The document emphasizes the significance of autonomous systems in enhancing scientific discovery during space missions. It describes a second system, the UV Spectral-Analyzer, designed to support autonomous UV spectrometer experiments onboard spacecraft. This system utilizes automatic iterative identification of spectral lines, allowing for rapid analysis of low-resolution spectra. Such capabilities enable spacecraft to autonomously target regions of interest for high-resolution imaging, thereby improving scientific returns.
The paper also outlines the importance of automated analysis and decision-making in interpreting UV spectra, which is crucial for understanding planetary and cometary atmospheres. UV spectroscopy has been a key technique in exploring these environments, providing insights into their compositions and physical properties. The document notes that UV spectrographs have been integral to missions involving various celestial bodies, including the Cassini orbiter and the Rosetta orbiter.
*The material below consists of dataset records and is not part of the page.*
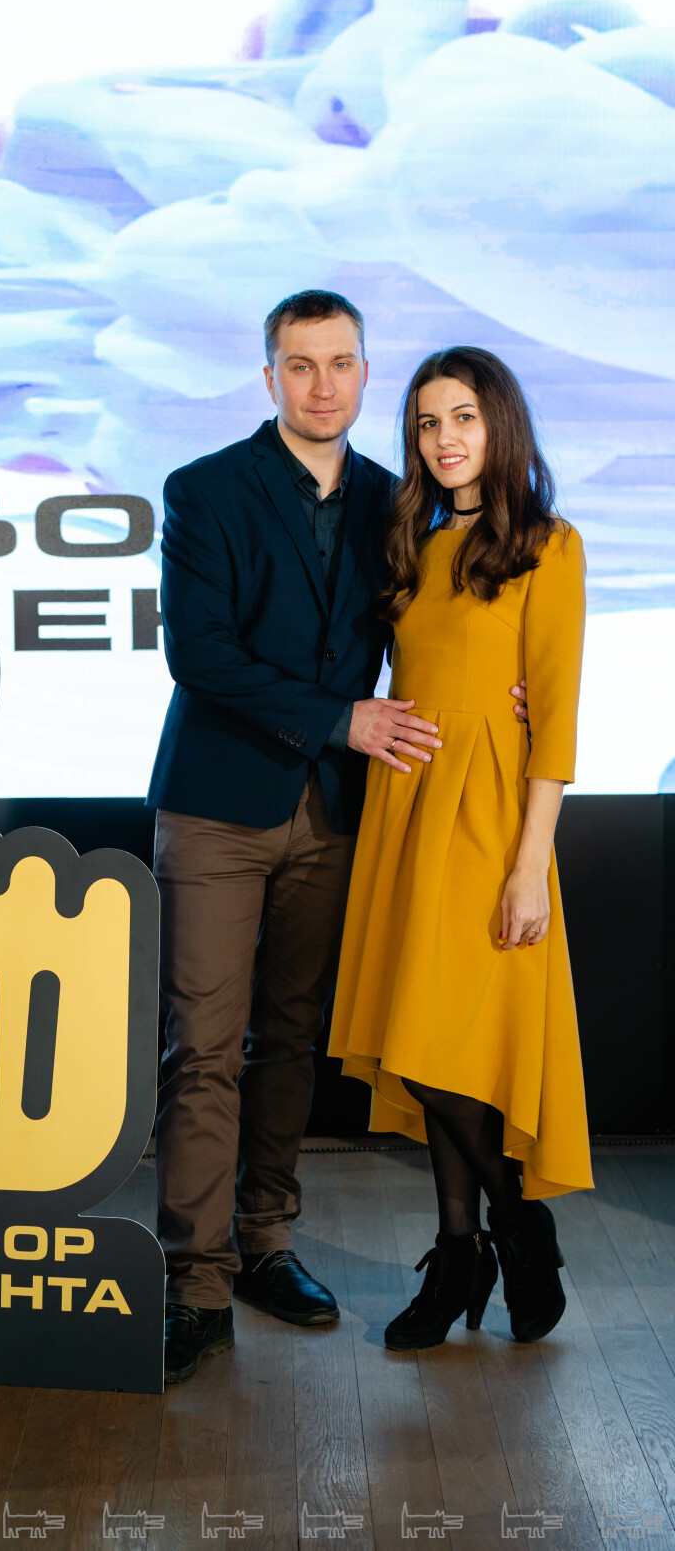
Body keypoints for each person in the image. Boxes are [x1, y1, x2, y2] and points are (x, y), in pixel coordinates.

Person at [146, 294, 527, 1383]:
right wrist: (339, 720)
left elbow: (449, 619)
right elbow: (200, 656)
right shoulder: (204, 489)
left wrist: (503, 686)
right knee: (203, 1047)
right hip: (218, 805)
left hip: (339, 814)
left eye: (342, 363)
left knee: (291, 1040)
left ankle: (267, 1244)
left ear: (365, 374)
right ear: (269, 377)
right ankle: (196, 1283)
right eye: (301, 365)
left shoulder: (394, 501)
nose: (323, 385)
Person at [328, 345, 593, 1351]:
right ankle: (463, 1249)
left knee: (451, 1048)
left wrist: (529, 867)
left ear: (501, 424)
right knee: (425, 1046)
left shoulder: (548, 547)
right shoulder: (415, 543)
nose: (444, 439)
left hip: (489, 820)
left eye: (464, 418)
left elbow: (555, 719)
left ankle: (510, 1231)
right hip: (408, 808)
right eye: (428, 423)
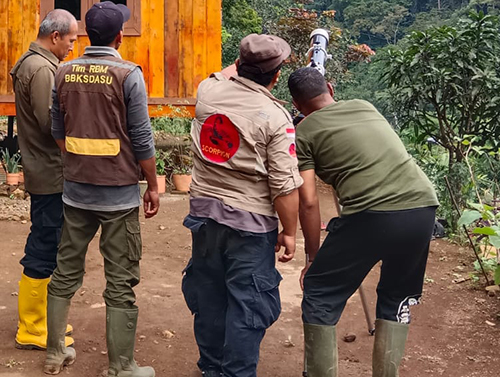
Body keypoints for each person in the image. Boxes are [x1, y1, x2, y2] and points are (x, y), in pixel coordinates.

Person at [288, 67, 439, 377]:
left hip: (370, 214)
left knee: (319, 290)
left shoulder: (302, 134)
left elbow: (309, 199)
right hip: (422, 206)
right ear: (330, 87)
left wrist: (313, 258)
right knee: (397, 296)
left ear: (296, 105)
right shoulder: (364, 106)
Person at [43, 2, 159, 376]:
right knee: (121, 279)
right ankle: (122, 366)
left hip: (76, 192)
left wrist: (80, 163)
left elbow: (58, 131)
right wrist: (154, 185)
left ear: (88, 35)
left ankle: (55, 353)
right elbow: (141, 138)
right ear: (120, 36)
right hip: (119, 197)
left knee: (64, 272)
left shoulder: (63, 71)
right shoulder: (128, 74)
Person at [182, 34, 303, 377]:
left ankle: (211, 367)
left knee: (209, 294)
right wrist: (290, 233)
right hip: (251, 226)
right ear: (276, 76)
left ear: (238, 65)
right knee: (247, 305)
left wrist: (242, 62)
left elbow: (221, 75)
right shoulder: (275, 118)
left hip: (203, 216)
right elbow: (283, 186)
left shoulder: (208, 93)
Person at [10, 9, 78, 350]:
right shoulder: (39, 69)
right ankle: (32, 326)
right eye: (71, 40)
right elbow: (50, 123)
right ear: (55, 36)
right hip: (50, 172)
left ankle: (43, 320)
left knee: (49, 243)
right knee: (44, 244)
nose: (72, 46)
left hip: (50, 170)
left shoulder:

Furthermore, the document describes the automated interpretation of UV spectra as a means to enhance mission execution. This capability allows spacecraft to autonomously assess the quality and content of spectral data, enabling intelligent prioritization of datasets for transmission to Earth. The approach aims to facilitate real-time decision-making regarding which scientific targets to pursue based on the detected spectral features.
Overall, the document presents a comprehensive overview of the integration of autonomy in space missions, showcasing how automated systems can significantly improve the efficiency and effectiveness of scientific exploration. By enabling spacecraft to make informed decisions based on onboard data analysis, these technologies open new avenues for inquisitive scientific experiments and enhance the potential for serendipitous discoveries in the cosmos.